→ EXERCISE PROMPT
Write out the source text of every item character for character, without altering anything.
== Segment start ==
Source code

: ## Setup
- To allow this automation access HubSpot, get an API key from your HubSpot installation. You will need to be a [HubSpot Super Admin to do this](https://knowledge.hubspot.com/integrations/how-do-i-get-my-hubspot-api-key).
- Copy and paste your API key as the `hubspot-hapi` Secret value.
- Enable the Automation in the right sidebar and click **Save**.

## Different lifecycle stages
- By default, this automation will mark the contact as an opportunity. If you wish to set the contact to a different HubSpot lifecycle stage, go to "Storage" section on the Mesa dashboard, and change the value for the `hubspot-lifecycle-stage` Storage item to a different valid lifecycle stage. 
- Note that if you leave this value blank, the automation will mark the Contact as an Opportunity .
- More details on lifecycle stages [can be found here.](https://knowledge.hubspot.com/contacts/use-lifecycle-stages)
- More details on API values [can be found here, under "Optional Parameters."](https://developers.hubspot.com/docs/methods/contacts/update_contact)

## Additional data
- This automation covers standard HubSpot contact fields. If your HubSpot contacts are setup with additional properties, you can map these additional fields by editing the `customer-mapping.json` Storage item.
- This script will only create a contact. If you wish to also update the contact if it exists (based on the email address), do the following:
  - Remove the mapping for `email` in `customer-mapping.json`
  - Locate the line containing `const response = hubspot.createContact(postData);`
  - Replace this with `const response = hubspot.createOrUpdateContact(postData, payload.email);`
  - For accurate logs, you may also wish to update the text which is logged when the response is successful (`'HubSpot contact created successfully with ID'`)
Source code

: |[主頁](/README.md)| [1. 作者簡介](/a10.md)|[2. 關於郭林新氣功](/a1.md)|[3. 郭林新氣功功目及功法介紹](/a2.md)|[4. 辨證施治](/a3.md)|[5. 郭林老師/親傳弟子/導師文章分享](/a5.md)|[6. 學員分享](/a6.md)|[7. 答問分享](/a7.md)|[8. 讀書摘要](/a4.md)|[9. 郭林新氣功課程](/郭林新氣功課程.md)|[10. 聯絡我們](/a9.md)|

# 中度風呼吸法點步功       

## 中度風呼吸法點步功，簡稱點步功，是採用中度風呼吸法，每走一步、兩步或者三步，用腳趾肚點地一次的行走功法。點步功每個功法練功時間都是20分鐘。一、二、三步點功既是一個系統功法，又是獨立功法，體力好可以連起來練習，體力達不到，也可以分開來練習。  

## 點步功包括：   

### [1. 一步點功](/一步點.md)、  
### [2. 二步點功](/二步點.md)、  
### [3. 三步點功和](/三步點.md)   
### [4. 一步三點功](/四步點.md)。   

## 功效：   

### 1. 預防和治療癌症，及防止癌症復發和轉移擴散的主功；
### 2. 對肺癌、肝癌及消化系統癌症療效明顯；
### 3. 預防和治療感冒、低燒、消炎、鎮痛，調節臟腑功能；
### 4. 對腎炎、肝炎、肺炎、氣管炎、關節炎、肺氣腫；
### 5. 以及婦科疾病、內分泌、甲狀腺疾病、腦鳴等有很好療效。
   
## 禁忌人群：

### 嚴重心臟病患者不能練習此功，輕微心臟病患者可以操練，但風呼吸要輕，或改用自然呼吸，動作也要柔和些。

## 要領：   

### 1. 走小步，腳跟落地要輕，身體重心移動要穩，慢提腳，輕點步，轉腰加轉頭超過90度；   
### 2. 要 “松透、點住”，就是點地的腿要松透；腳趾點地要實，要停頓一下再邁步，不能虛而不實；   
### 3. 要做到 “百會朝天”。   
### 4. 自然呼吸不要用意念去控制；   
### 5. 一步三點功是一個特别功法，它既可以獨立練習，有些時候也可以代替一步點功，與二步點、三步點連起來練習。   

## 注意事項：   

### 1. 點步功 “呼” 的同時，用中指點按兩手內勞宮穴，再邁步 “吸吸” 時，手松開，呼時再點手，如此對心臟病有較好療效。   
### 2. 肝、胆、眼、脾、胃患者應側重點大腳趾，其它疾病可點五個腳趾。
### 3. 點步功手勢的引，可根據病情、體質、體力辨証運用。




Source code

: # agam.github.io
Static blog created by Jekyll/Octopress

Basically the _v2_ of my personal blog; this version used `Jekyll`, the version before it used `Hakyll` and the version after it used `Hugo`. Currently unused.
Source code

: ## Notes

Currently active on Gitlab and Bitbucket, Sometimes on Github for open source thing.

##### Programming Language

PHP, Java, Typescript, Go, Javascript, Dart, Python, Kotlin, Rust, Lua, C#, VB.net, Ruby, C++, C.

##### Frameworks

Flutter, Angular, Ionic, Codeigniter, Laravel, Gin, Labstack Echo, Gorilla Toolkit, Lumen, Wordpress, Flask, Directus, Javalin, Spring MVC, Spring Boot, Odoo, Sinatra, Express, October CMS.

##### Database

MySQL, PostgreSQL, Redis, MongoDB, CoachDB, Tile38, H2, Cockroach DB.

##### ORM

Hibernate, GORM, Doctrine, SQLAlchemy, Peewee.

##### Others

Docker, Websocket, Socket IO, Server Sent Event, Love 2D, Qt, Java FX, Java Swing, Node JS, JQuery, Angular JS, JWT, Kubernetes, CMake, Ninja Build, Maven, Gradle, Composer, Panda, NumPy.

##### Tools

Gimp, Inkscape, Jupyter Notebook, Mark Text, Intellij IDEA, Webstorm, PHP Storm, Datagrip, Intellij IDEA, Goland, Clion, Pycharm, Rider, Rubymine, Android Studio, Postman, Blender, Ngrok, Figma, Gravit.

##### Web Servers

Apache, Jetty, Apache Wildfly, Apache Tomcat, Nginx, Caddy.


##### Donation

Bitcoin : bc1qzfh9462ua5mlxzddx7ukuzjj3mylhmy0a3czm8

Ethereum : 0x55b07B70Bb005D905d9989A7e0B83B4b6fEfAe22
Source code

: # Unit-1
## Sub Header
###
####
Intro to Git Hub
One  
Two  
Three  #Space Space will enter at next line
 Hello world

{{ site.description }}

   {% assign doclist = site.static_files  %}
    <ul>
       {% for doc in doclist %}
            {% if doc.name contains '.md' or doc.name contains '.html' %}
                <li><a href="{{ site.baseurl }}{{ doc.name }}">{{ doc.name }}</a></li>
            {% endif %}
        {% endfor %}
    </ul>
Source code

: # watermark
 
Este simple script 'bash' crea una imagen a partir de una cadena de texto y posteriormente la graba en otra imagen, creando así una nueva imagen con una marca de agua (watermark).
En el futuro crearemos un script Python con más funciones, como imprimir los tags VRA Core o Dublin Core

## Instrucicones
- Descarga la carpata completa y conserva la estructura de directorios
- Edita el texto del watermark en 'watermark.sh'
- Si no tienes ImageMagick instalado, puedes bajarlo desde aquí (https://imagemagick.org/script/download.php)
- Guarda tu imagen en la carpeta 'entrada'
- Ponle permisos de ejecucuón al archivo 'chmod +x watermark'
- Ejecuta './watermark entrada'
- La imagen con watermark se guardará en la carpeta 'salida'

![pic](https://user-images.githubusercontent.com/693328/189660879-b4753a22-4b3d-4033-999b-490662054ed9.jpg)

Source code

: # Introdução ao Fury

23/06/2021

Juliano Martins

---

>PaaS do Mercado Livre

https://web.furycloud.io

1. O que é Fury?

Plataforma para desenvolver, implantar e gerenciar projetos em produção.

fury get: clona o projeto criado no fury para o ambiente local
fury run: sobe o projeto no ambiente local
== Segment end ==
→ PROBLEM SOLUTION
Source code

: ## Setup
- To allow this automation access HubSpot, get an API key from your HubSpot installation. You will need to be a [HubSpot Super Admin to do this](https://knowledge.hubspot.com/integrations/how-do-i-get-my-hubspot-api-key).
- Copy and paste your API key as the `hubspot-hapi` Secret value.
- Enable the Automation in the right sidebar and click **Save**.

## Different lifecycle stages
- By default, this automation will mark the contact as an opportunity. If you wish to set the contact to a different HubSpot lifecycle stage, go to "Storage" section on the Mesa dashboard, and change the value for the `hubspot-lifecycle-stage` Storage item to a different valid lifecycle stage. 
- Note that if you leave this value blank, the automation will mark the Contact as an Opportunity .
- More details on lifecycle stages [can be found here.](https://knowledge.hubspot.com/contacts/use-lifecycle-stages)
- More details on API values [can be found here, under "Optional Parameters."](https://developers.hubspot.com/docs/methods/contacts/update_contact)

## Additional data
- This automation covers standard HubSpot contact fields. If your HubSpot contacts are setup with additional properties, you can map these additional fields by editing the `customer-mapping.json` Storage item.
- This script will only create a contact. If you wish to also update the contact if it exists (based on the email address), do the following:
  - Remove the mapping for `email` in `customer-mapping.json`
  - Locate the line containing `const response = hubspot.createContact(postData);`
  - Replace this with `const response = hubspot.createOrUpdateContact(postData, payload.email);`
  - For accurate logs, you may also wish to update the text which is logged when the response is successful (`'HubSpot contact created successfully with ID'`)
Source code

: |[主頁](/README.md)| [1. 作者簡介](/a10.md)|[2. 關於郭林新氣功](/a1.md)|[3. 郭林新氣功功目及功法介紹](/a2.md)|[4. 辨證施治](/a3.md)|[5. 郭林老師/親傳弟子/導師文章分享](/a5.md)|[6. 學員分享](/a6.md)|[7. 答問分享](/a7.md)|[8. 讀書摘要](/a4.md)|[9. 郭林新氣功課程](/郭林新氣功課程.md)|[10. 聯絡我們](/a9.md)|

# 中度風呼吸法點步功       

## 中度風呼吸法點步功，簡稱點步功，是採用中度風呼吸法，每走一步、兩步或者三步，用腳趾肚點地一次的行走功法。點步功每個功法練功時間都是20分鐘。一、二、三步點功既是一個系統功法，又是獨立功法，體力好可以連起來練習，體力達不到，也可以分開來練習。  

## 點步功包括：   

### [1. 一步點功](/一步點.md)、  
### [2. 二步點功](/二步點.md)、  
### [3. 三步點功和](/三步點.md)   
### [4. 一步三點功](/四步點.md)。   

## 功效：   

### 1. 預防和治療癌症，及防止癌症復發和轉移擴散的主功；
### 2. 對肺癌、肝癌及消化系統癌症療效明顯；
### 3. 預防和治療感冒、低燒、消炎、鎮痛，調節臟腑功能；
### 4. 對腎炎、肝炎、肺炎、氣管炎、關節炎、肺氣腫；
### 5. 以及婦科疾病、內分泌、甲狀腺疾病、腦鳴等有很好療效。
   
## 禁忌人群：

### 嚴重心臟病患者不能練習此功，輕微心臟病患者可以操練，但風呼吸要輕，或改用自然呼吸，動作也要柔和些。

## 要領：   

### 1. 走小步，腳跟落地要輕，身體重心移動要穩，慢提腳，輕點步，轉腰加轉頭超過90度；   
### 2. 要 “松透、點住”，就是點地的腿要松透；腳趾點地要實，要停頓一下再邁步，不能虛而不實；   
### 3. 要做到 “百會朝天”。   
### 4. 自然呼吸不要用意念去控制；   
### 5. 一步三點功是一個特别功法，它既可以獨立練習，有些時候也可以代替一步點功，與二步點、三步點連起來練習。   

## 注意事項：   

### 1. 點步功 “呼” 的同時，用中指點按兩手內勞宮穴，再邁步 “吸吸” 時，手松開，呼時再點手，如此對心臟病有較好療效。   
### 2. 肝、胆、眼、脾、胃患者應側重點大腳趾，其它疾病可點五個腳趾。
### 3. 點步功手勢的引，可根據病情、體質、體力辨証運用。




Source code

: # agam.github.io
Static blog created by Jekyll/Octopress

Basically the _v2_ of my personal blog; this version used `Jekyll`, the version before it used `Hakyll` and the version after it used `Hugo`. Currently unused.
Source code

: ## Notes

Currently active on Gitlab and Bitbucket, Sometimes on Github for open source thing.

##### Programming Language

PHP, Java, Typescript, Go, Javascript, Dart, Python, Kotlin, Rust, Lua, C#, VB.net, Ruby, C++, C.

##### Frameworks

Flutter, Angular, Ionic, Codeigniter, Laravel, Gin, Labstack Echo, Gorilla Toolkit, Lumen, Wordpress, Flask, Directus, Javalin, Spring MVC, Spring Boot, Odoo, Sinatra, Express, October CMS.

##### Database

MySQL, PostgreSQL, Redis, MongoDB, CoachDB, Tile38, H2, Cockroach DB.

##### ORM

Hibernate, GORM, Doctrine, SQLAlchemy, Peewee.

##### Others

Docker, Websocket, Socket IO, Server Sent Event, Love 2D, Qt, Java FX, Java Swing, Node JS, JQuery, Angular JS, JWT, Kubernetes, CMake, Ninja Build, Maven, Gradle, Composer, Panda, NumPy.

##### Tools

Gimp, Inkscape, Jupyter Notebook, Mark Text, Intellij IDEA, Webstorm, PHP Storm, Datagrip, Intellij IDEA, Goland, Clion, Pycharm, Rider, Rubymine, Android Studio, Postman, Blender, Ngrok, Figma, Gravit.

##### Web Servers

Apache, Jetty, Apache Wildfly, Apache Tomcat, Nginx, Caddy.


##### Donation

Bitcoin : bc1qzfh9462ua5mlxzddx7ukuzjj3mylhmy0a3czm8

Ethereum : 0x55b07B70Bb005D905d9989A7e0B83B4b6fEfAe22
Source code

: # Unit-1
## Sub Header
###
####
Intro to Git Hub
One  
Two  
Three  #Space Space will enter at next line
 Hello world

{{ site.description }}

   {% assign doclist = site.static_files  %}
    <ul>
       {% for doc in doclist %}
            {% if doc.name contains '.md' or doc.name contains '.html' %}
                <li><a href="{{ site.baseurl }}{{ doc.name }}">{{ doc.name }}</a></li>
            {% endif %}
        {% endfor %}
    </ul>
Source code

: # watermark
 
Este simple script 'bash' crea una imagen a partir de una cadena de texto y posteriormente la graba en otra imagen, creando así una nueva imagen con una marca de agua (watermark).
En el futuro crearemos un script Python con más funciones, como imprimir los tags VRA Core o Dublin Core

## Instrucicones
- Descarga la carpata completa y conserva la estructura de directorios
- Edita el texto del watermark en 'watermark.sh'
- Si no tienes ImageMagick instalado, puedes bajarlo desde aquí (https://imagemagick.org/script/download.php)
- Guarda tu imagen en la carpeta 'entrada'
- Ponle permisos de ejecucuón al archivo 'chmod +x watermark'
- Ejecuta './watermark entrada'
- La imagen con watermark se guardará en la carpeta 'salida'

![pic](https://user-images.githubusercontent.com/693328/189660879-b4753a22-4b3d-4033-999b-490662054ed9.jpg)

Source code

: # Introdução ao Fury

23/06/2021

Juliano Martins

---

>PaaS do Mercado Livre

https://web.furycloud.io

1. O que é Fury?

Plataforma para desenvolver, implantar e gerenciar projetos em produção.

fury get: clona o projeto criado no fury para o ambiente local
fury run: sobe o projeto no ambiente local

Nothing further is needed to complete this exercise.